● **EXERCISE DIRECTIONS**
Your job with the data below is to output exactly the lines from the one holding "Image width covers 59.7°." down to the one holding "1. digital scale", both included, and no others.
····················
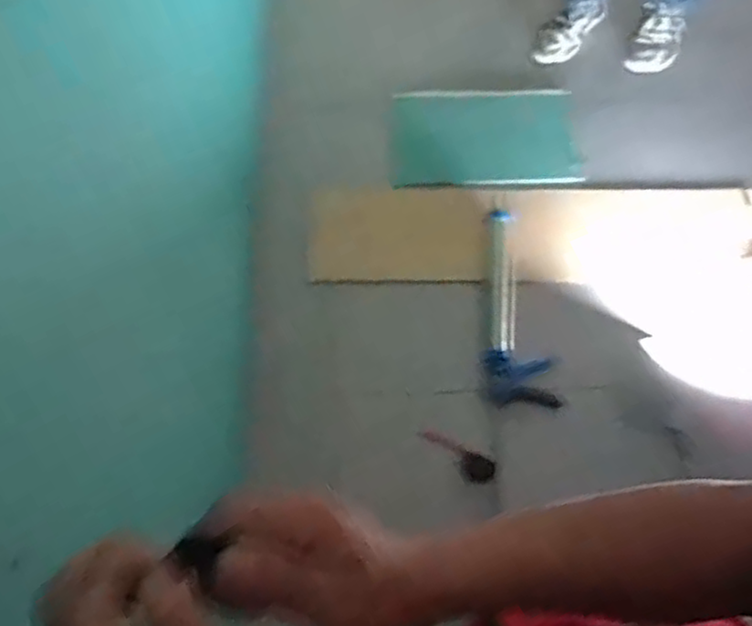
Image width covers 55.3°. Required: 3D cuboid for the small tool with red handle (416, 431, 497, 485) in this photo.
[{"bbox_3d":[0.190,0.326,1.614,0.171,0.042,0.064,25,70,12],"label":"small tool with red handle"}]

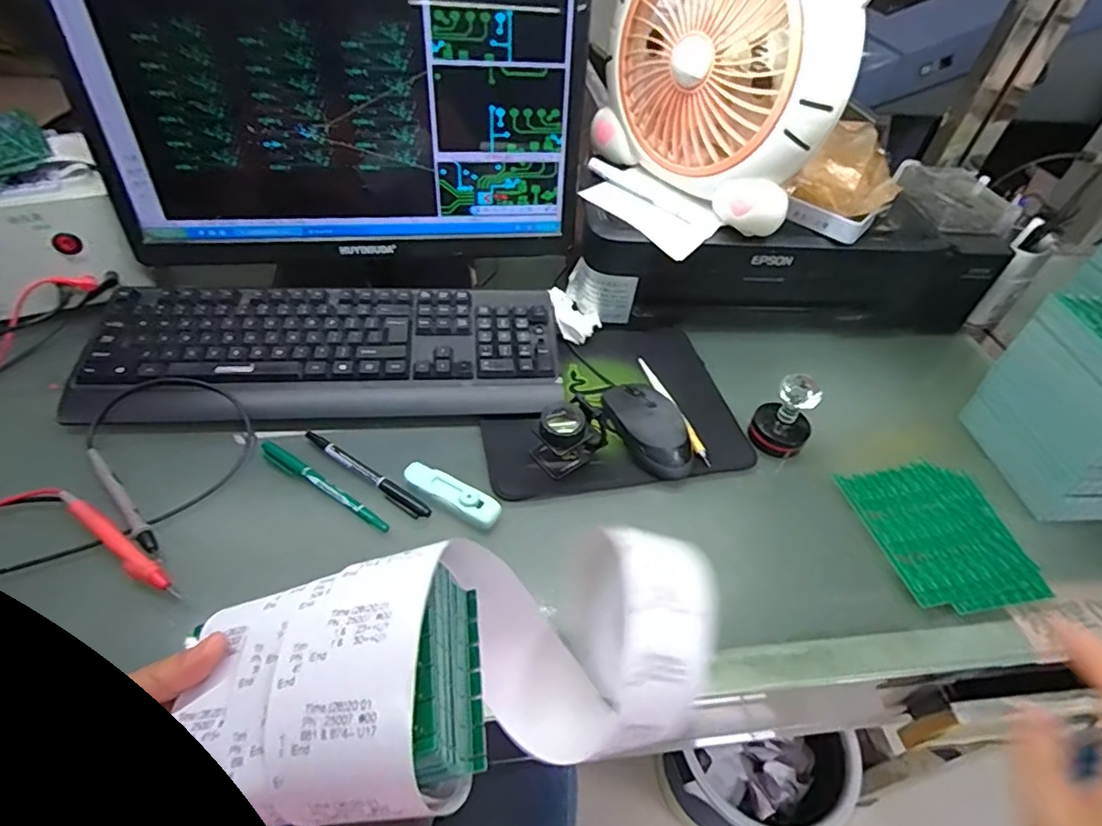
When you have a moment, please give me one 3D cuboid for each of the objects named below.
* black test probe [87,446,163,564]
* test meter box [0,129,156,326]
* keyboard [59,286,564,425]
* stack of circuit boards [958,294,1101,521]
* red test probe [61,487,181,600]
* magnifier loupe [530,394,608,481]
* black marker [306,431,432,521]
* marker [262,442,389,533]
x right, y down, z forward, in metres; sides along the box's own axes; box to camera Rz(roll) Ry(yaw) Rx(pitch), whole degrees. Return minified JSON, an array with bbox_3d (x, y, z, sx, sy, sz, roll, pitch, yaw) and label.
[{"bbox_3d":[-0.329,0.070,0.440,0.013,0.012,0.131,-33,58,-32],"label":"black test probe"},{"bbox_3d":[-0.531,-0.182,0.544,0.204,0.108,0.116,-22,53,-25],"label":"test meter box"},{"bbox_3d":[-0.212,-0.062,0.559,0.440,0.036,0.157,-1,47,-8],"label":"keyboard"},{"bbox_3d":[0.485,-0.004,0.511,0.097,0.145,0.141,0,47,-6],"label":"stack of circuit boards"},{"bbox_3d":[-0.318,0.092,0.414,0.142,0.017,0.016,29,50,20],"label":"red test probe"},{"bbox_3d":[0.017,0.016,0.507,0.066,0.053,0.046,-26,55,-28],"label":"magnifier loupe"},{"bbox_3d":[-0.157,0.051,0.485,0.138,0.010,0.013,29,50,20],"label":"black marker"},{"bbox_3d":[-0.190,0.061,0.474,0.136,0.013,0.015,28,50,19],"label":"marker"}]

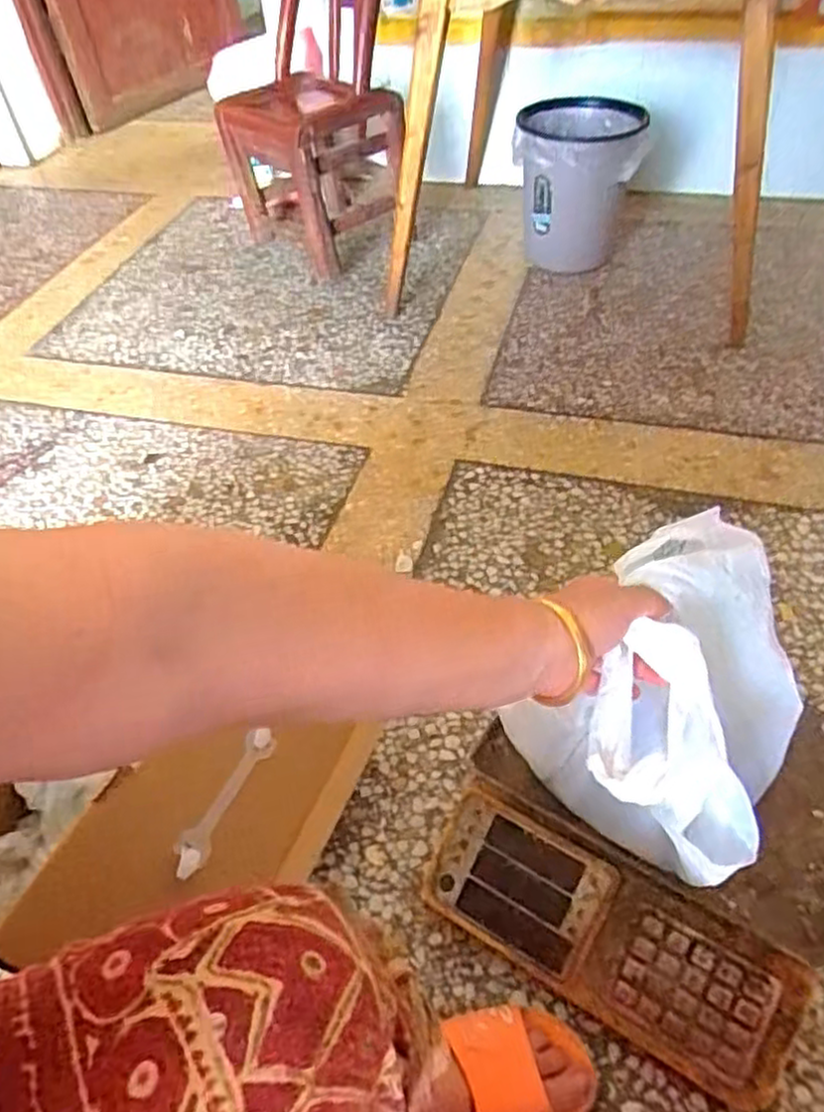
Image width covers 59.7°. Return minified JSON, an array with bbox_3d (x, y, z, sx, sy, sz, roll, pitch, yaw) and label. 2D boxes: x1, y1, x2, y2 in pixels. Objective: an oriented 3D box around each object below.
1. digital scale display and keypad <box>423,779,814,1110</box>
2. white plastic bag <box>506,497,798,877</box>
[{"bbox_3d":[0.172,0.337,0.655,0.322,0.066,0.133,24,86,24],"label":"digital scale display and keypad"},{"bbox_3d":[0.208,0.127,0.554,0.228,0.278,0.205,-19,50,-10],"label":"white plastic bag"}]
····················
● **SOLUTION TO THE EXERCISE**
Image width covers 59.7°. Return minified JSON, an array with bbox_3d (x, y, z, sx, sy, sz, roll, pitch, yaw) and label. 2D boxes: x1, y1, x2, y2 in pixels. Objective: an oriented 3D box around each object below.
1. digital scale display and keypad <box>423,779,814,1110</box>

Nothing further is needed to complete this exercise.